Analyst (Andrew): Great. Thanks so much for taking the question. I just want to start on the XAI investment that you guys announced today. You know, you talked about there being some collaboration, you know, between the companies. So I'm just hoping to get more information or if you're hoping that you could shed more light on what that looks like and maybe how the work XAI is doing can be leveraged at Tesla and vice versa.
Executive: Yeah, I mean, if you looked at the disclosure, which we also put in there, we do talk about this is literally a furtherance of our Master Plan 4. And even today, if you look at Tesla vehicles, we are using GROK in there. And as we look at whether we can do it ourselves. Yes, there are a lot of things which we can do ourselves, but if there are things which XCI can help accelerate our progress, then why should we not do that? And that is the reason why we've gone ahead with such an investment, because this is part of the strategic initiative, because as it is, if you remember, I talked about how many things which we're doing ourselves. If there are ways and means we can find efficient ways for others to help us, and XAI literally fits into that mold. So that's why we went ahead with it. We just had like a lot of investors ask us to do this. There was like a lot of investor, a ton of shareholders said like we should invest in XAI. So that's like we're just doing what shareholders have like asked us to do pretty much. But Grok will be very helpful in, say, maximizing the efficiency of the management of a large autonomous fleet.
So, I mean, if you've got an autonomous fleet that's, you know, in the future – 10 million vehicles or tens of millions of vehicles then optimizing the efficient use of that fleet grok will be way better than any heuristic solution or sort of manually managed solution. And if you say you're managing say a large team of optimist robots to build a factory or build a refinery you know and and say a rare hypothetical like a this is a hypothetical example a rare earth ore refinery, which we do desperately need in America, then you say, well, like what's going to organize the Optimus robots to build that ore refinery? That would, you know, you kind of need an orchestra conductor. And so then Grok would be kind of the orchestra conductor for the Optimus robots to build the Hypothetically, it might not be hypothetical in the future. I'm just saying it's not currently on our plans. But, you know, we do need a lot more ore refining capacity in the U.S. So then what's going to manage, let's say, 1,000 Optimus robots?

(SUPPLIED INFORMATION):

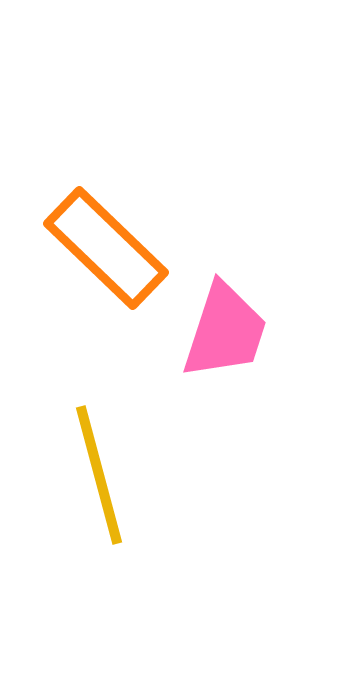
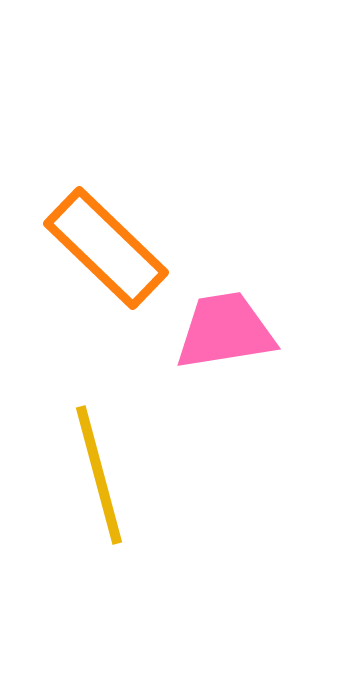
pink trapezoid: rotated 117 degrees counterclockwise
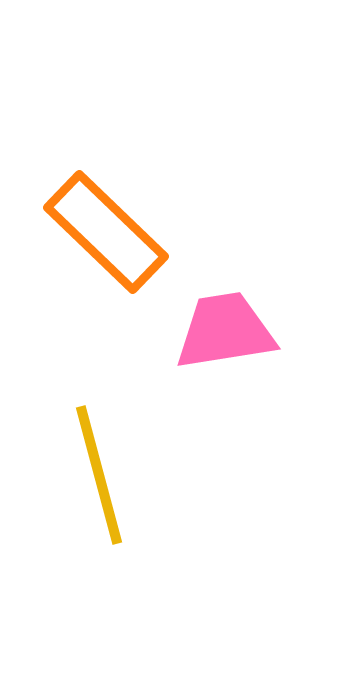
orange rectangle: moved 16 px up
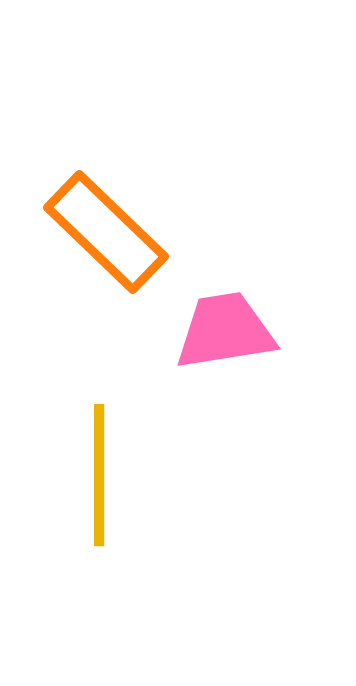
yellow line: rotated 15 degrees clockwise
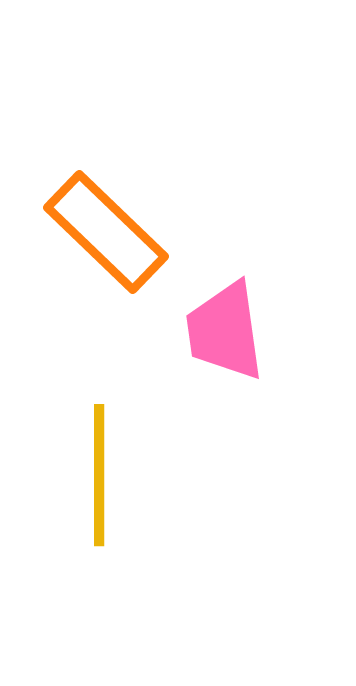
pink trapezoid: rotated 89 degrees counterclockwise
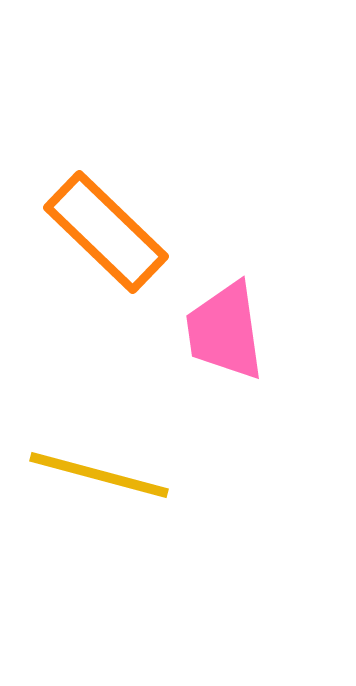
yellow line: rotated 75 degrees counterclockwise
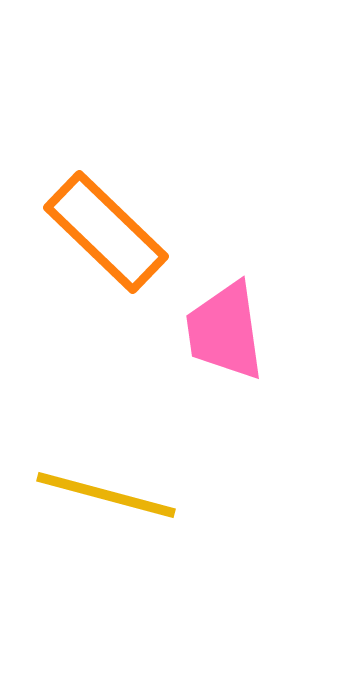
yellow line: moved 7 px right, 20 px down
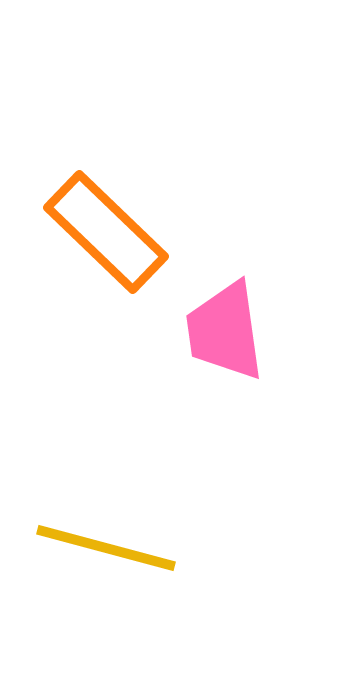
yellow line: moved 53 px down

(PROBLEMS TO SOLVE):
1. Put this sentence from the call transcript into Spanish: "And even today, if you look at Tesla vehicles, we are using GROK in there."
2. According to the call transcript, what does the executive say Grok would be for the Optimus robots?
3. Using the call transcript, explain why the executive says Tesla went ahead with the XAI investment.
The entries are separate material and are not part of the call transcript.

(SET OF ANSWERS):
1. E incluso hoy, si miras los vehículos de Tesla, estamos usando GROK en ellos.

2. Grok would be the orchestra conductor for the Optimus robots.

3. The executive calls the investment a furtherance of Master Plan 4 and part of a strategic initiative. Tesla can do many things itself, but if XAI can help speed up its progress, it makes sense to use that help. A lot of shareholders had also asked Tesla to invest in XAI.